Lets take a store data
pen,pencil
pencil,book,eraser
pen,book,eraser,chalk
pen,eraser,chalk
pen,pencil,book
pen,pencil,book,eraser
pen,Ink
pen,pencil,book
pen,pencil,eraser
pencil,book,chalk
To start with Apriori follow the below steps.
Step 1: Initially we need to find Item 1 Frequent Dataset
c1
------
book 6
chalk 3
eraser 6
pen 8
pencil 7
Ink 1
We will say that an item set is frequent if it appears in at least 3 transactions of the itemset: the value 3 is the support threshold.
Support count = 3 (user defined)
So the items less that support count can be discarded form F1 frequent Dataset.
so our new set will be
L1
------
book 6
chalk 3
eraser 6
pen 8
pencil 7
Step 2: We need to generate size 2 frequent item pair sets by joining L1 set
eg:{book} U {chalk} => {book,chalk} and so on..
{book,chalk}
{book,eraser}
{book,pen}
{book,pencil}
{chalk,eraser}
{chalk,pen}
{chalk,pencil}
{eraser,pen}
{eraser,pencil}
{pen,pencil}
Once the transactions are joined we need to identify the no occurence of the above data items in original transaction(That will be the support count of C2)
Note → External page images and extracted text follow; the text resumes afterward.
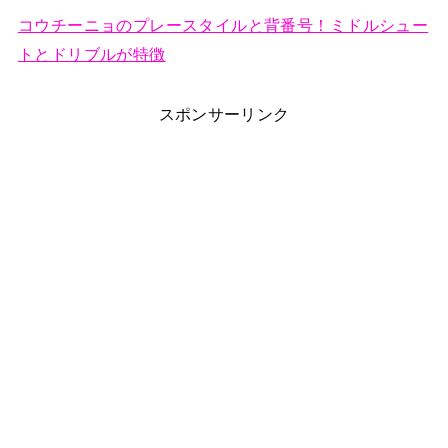
コウチーニョのプレースタイルと背番号！ミドルシュー
トとドリブルが特徴
スポンサーリンク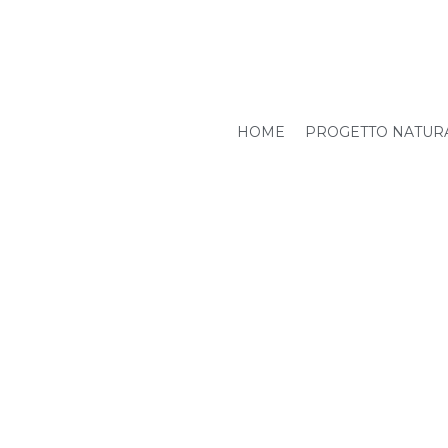
HOME
PROGETTO NATUR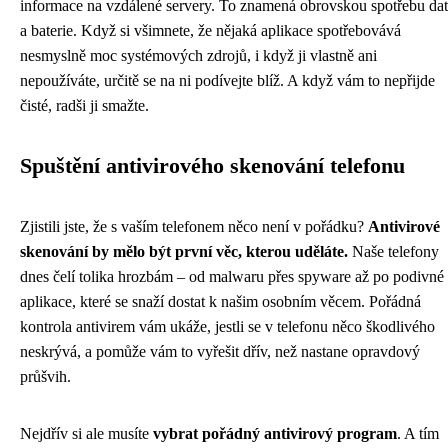
informace na vzdálené servery. To znamená obrovskou spotřebu dat
a baterie. Když si všimnete, že nějaká aplikace spotřebovává
nesmyslně moc systémových zdrojů, i když ji vlastně ani
nepoužíváte, určitě se na ni podívejte blíž. A když vám to nepřijde
čisté, radši ji smažte.
Spuštění antivirového skenování telefonu
Zjistili jste, že s vaším telefonem něco není v pořádku?
Antivirové
skenování by mělo být první věc, kterou uděláte.
Naše telefony
dnes čelí tolika hrozbám – od malwaru přes spyware až po podivné
aplikace, které se snaží dostat k našim osobním věcem. Pořádná
kontrola antivirem vám ukáže, jestli se v telefonu něco škodlivého
neskrývá, a pomůže vám to vyřešit dřív, než nastane opravdový
průšvih.
Nejdřív si ale musíte
vybrat pořádný antivirový program
. A tím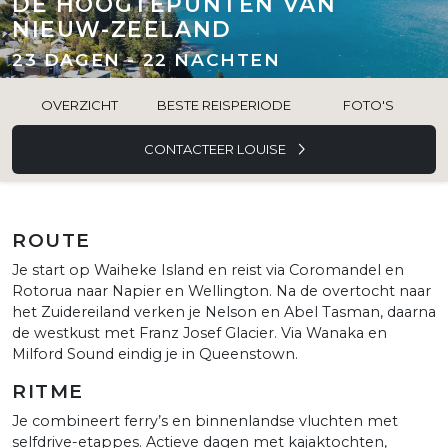
DE HOOGTEPUNTEN VAN
NIEUW-ZEELAND
23 DAGEN - 22 NACHTEN
OVERZICHT
BESTE REISPERIODE
FOTO'S
CONTACTEER LOUISE
ROUTE
Je start op Waiheke Island en reist via Coromandel en
Rotorua naar Napier en Wellington. Na de overtocht naar
het Zuidereiland verken je Nelson en Abel Tasman, daarna
de westkust met Franz Josef Glacier. Via Wanaka en
Milford Sound eindig je in Queenstown.
RITME
Je combineert ferry’s en binnenlandse vluchten met
selfdrive-etappes. Actieve dagen met kajaktochten,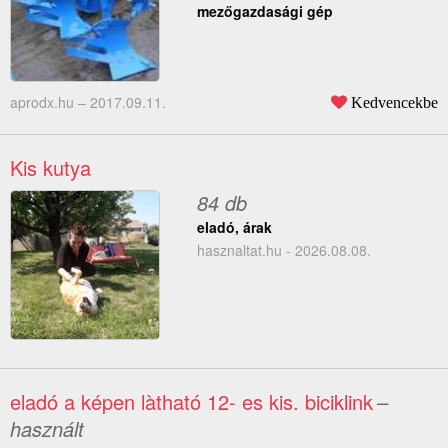
mezőgazdasági gép
aprodx.hu –
2017.09.11.
Kedvencekbe
Kis kutya
84 db
eladó, árak
hasznaltat.hu - 2026.08.08.
eladó a képen làtható 12- es kis. biciklink
–
használt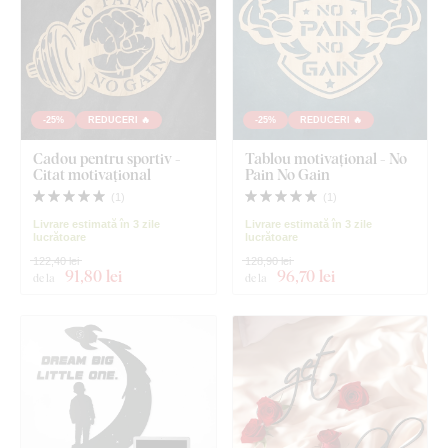
-25%
REDUCERI 🔥
-25%
REDUCERI 🔥
Cadou pentru sportiv -
Tablou motivațional - No
Citat motivațional
Pain No Gain
(
1
)
(
1
)
Livrare estimată în 3 zile
Livrare estimată în 3 zile
lucrătoare
lucrătoare
122,40 lei
128,90 lei
91
,80 lei
96
,70 lei
de la
de la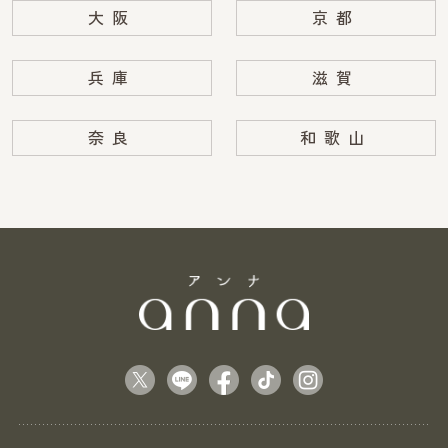
大阪
京都
兵庫
滋賀
奈良
和歌山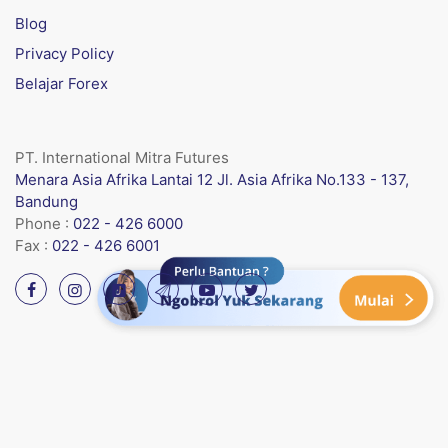
Blog
Privacy Policy
Belajar Forex
PT. International Mitra Futures
Menara Asia Afrika Lantai 12 Jl. Asia Afrika No.133 - 137,
Bandung
Phone :
022 - 426 6000
Fax :
022 - 426 6001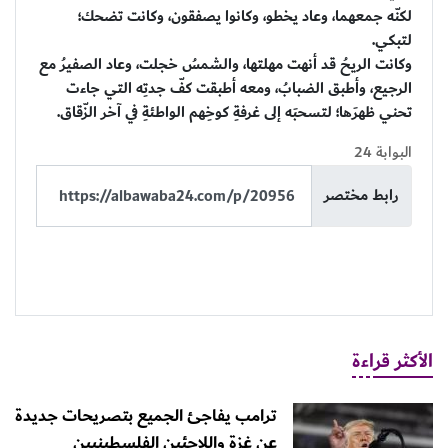
لكنّه جمعهما، وعاد يخطو، وكانوا يصفقون، وكانت تضحك؛
لتبكي.
وكانت الريحُ قد أنهت مهلتها، والشمسُ خجلت، وعاد الصفيرُ مع
الرجيع، وأطبق الضبابُ، ومعه أطبقت كفّ جدتِه التي جاءت
تحني ظهرَها؛ لتسحبَه إلى غرفةِ كوخِهم الواطئةِ في آخر الزّقاق.
البوابة 24
رابط مختصر
الأكثر قراءة
ترامب يفاجئ الجميع بتصريحات جديدة
عن غزة واللاجئين الفلسطينيين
C2 ---------------- {book,chalk} 2 {book,eraser} 2 {book,pen} 4 {book,pencil} 5 {chalk,eraser} 2 {chalk,pen} 2 {chalk,pencil} 0 {eraser,pen} 5 {eraser,pencil} 3 {pen,pencil} 5
Transactions less that support count can be discarded form C2 frequent Dataset
L2
----------------
{book,pen} 4
{book,pencil} 5
{eraser,pen} 5
{eraser,pencil} 3
{pen,pencil} 5
To find C3 loop through L2
eg: {book,pen} U {book,pencil} => {book,pen,pencil}
C3
-------------------------
{book,pen,pencil} 3
{chalk,eraser,pen} 2
{eraser,pen,pencil} 2
Transactions less that support count can be discarded form C3 frequent Dataset
L3
-------------------------
{book,pen,pencil} 3
There are no transaction to join further.
So our Frequent item sets are
L1:
-------
book 6
chalk 3
eraser 6
pen 8
pencil 7
L2:
-----------------
{book,pen} 4
{book,pencil} 5
{eraser,pen} 5
{eraser,pencil} 3
{pen,pencil} 5
L3
-------------------------
{book,pen,pencil} 3
Step 3: We need to generate Strong Assosiaction Rules for frequent Set using L1,L2and L3
Say confidence is 60% and Support count is 3.So we have to find the Transactions with no.of item 3 and which has a confidence >=60.Now we can identify L3 set
{book,pen,pencil} 3
Finding Ruleset
{book,pen} => pencil
{book,pencil} => pen
{pen,pencil} => book
pencil => {book,pen}
pen => {book,pencil}
book => {pen,pencil}
Now we need to find the confidence of each transaction
eg: {book,pen} => pencil = support Cnt{book,pen,pencil}/ support count({pencil})
Therefore rules having confidence greater than and equal to 60 are
book,pen=>pencil 75.0
book,pencil=>pen 60.0
pen,pencil=>book 60.0
These are the strongest rules.
If a customer buys book and pen he have a tendency to buy a pencil too. Like wise if he buys book and pencil he may buy pen too.